Tillman ends up facing the reality of pain in ‘Please Don’t Die’ which lyrically is the Hyde to ‘Mr. Tillman’s’ Jekyll. Misty wakes up and sings of missing his wife, saying that a morning without holding her is a morning wasted. He has clearly suffered some sort of mental shatter that has put him in this lonely hotel room, and he is fearful of worrying the one who cares about him most: his wife. Against the casual antics brought about in ‘Mr. Tillman,’ this track serves to display the seriousness of Misty’s condition and that his isolation is not just a ‘funny situation that will make for good music’; the situation is the life of a man with a wife who is worried about his growing isolation. This somberness bleeds into songs like ‘The Palace’ in which he portrays his seemingly luxurious hotel as a shelter of dark mystery as he admits he is ready to face reality and return home, as well as the album’s title track that is slightly less substantial, but is accompanied by a heavenly hymn-like chorus that is lyrically beautiful (“Speak to me, won’t you speak, sweet angel?”), sounding like an angelic child of John Lennon’s ‘(Just Like) Starting Over.’

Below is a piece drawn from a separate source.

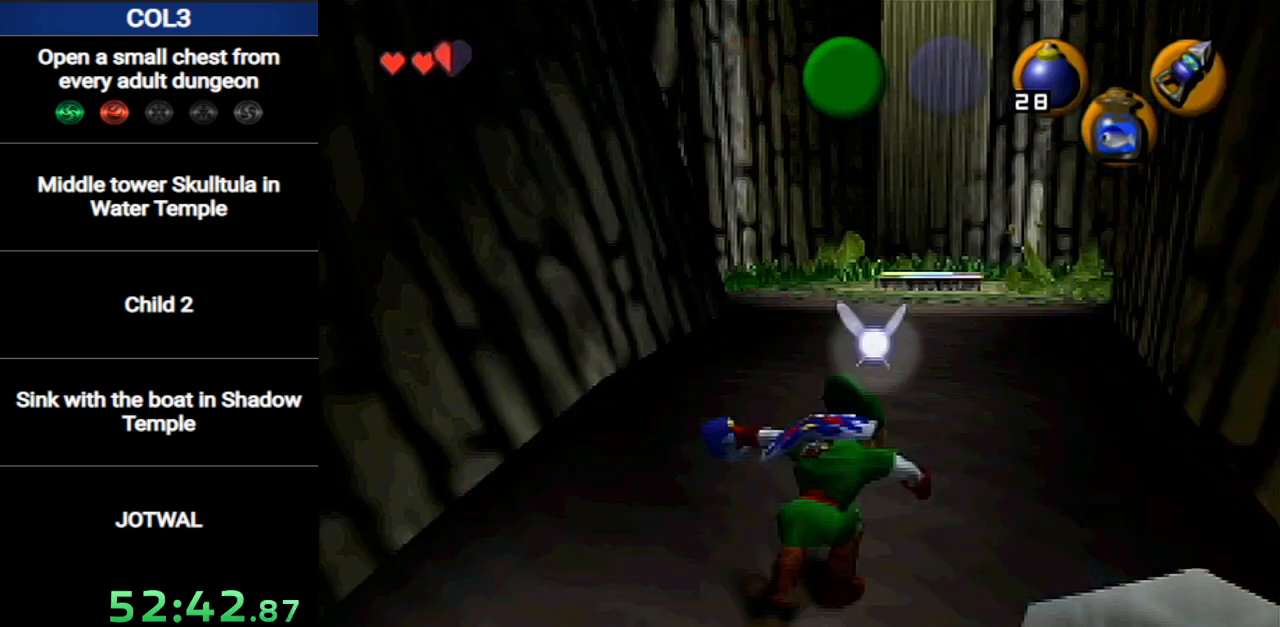
{"buttons": [], "left_stick": "center", "right_stick": "center", "events": []}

My quick, singular Beatle reference reminds me of a reviewer’s cliche on this album. A slew of lazy reviewers have noted the album is “Beatles-esque” simply based on the fact that Misty uses a piano and slap back-delayed vocals on most tracks. I guess the album must also be very “Chuck Berry-esque” too since there’s a guitar somewhere in there, incredibly “Elvis-esque” since he’s a man that sings words into a microphone, right? But I digress. The main reference to the “Beatles-esque” sound most likely points to one of the album’s most thematically substantial tracks, ‘Disappointing Diamonds Are the Rarest of Them All.’ It serves as a true savior from the preceding musical dreariness, but also contains one of the most pungently brutal perspectives found on the record. Here, Misty brings up the increasing rarity of true love; not the fake image of lasting “true love” that is so often portrayed in movies and on modern lovers’ social media accounts, but true eternal love, a love that he questions if he even has in his own marriage. He compares his own love to “a pervert on a crowded bus” and “a constant twitching in [his] eye,” two things that have a dreaded presence and leave people waiting for them to be gone. From an outside perspective, one may question why he would ever write such a song unless he was (not so) secretly wishing for a divorce. However, he could very well be acknowledging that he really does have true love with his wife, and that the spectacle of true love is not as pretty as it is displayed to be; a disappointing diamond may be much rarer than the typical facade of a diamond that is forcibly beautiful, but it has more integrity and honesty.
God’s Favorite Customer gives listeners a more personal look at the internal struggles of Father John Misty rather than a glimpse at his wonderful love life or his opinions on the downfall of society. He paints an image that leaves us and himself perplexed and questioning the rarity of true lasting love.